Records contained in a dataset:
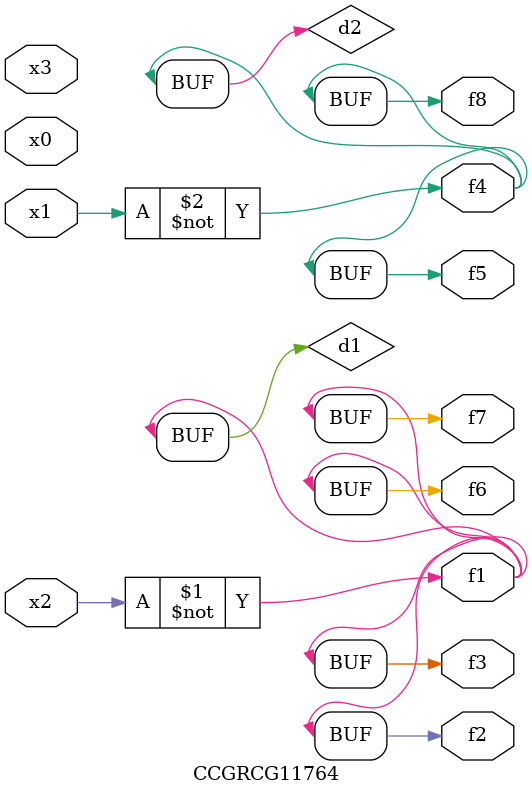
<source format=v>
module CCGRCG11764(
	input x0, x1, x2, x3,
	output f1, f2, f3, f4, f5, f6, f7, f8
);

	wire d1, d2;

	xnor (d1, x2);
	not (d2, x1);
	assign f1 = d1;
	assign f2 = d1;
	assign f3 = d1;
	assign f4 = d2;
	assign f5 = d2;
	assign f6 = d1;
	assign f7 = d1;
	assign f8 = d2;
endmodule

</source>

WORK INSTRUCTION
Although the records contain pictures, the output must hold only their exact wording.

COMPLETED TASK
<source format=v>
module CCGRCG11764(
	input x0, x1, x2, x3,
	output f1, f2, f3, f4, f5, f6, f7, f8
);

	wire d1, d2;

	xnor (d1, x2);
	not (d2, x1);
	assign f1 = d1;
	assign f2 = d1;
	assign f3 = d1;
	assign f4 = d2;
	assign f5 = d2;
	assign f6 = d1;
	assign f7 = d1;
	assign f8 = d2;
endmodule

</source>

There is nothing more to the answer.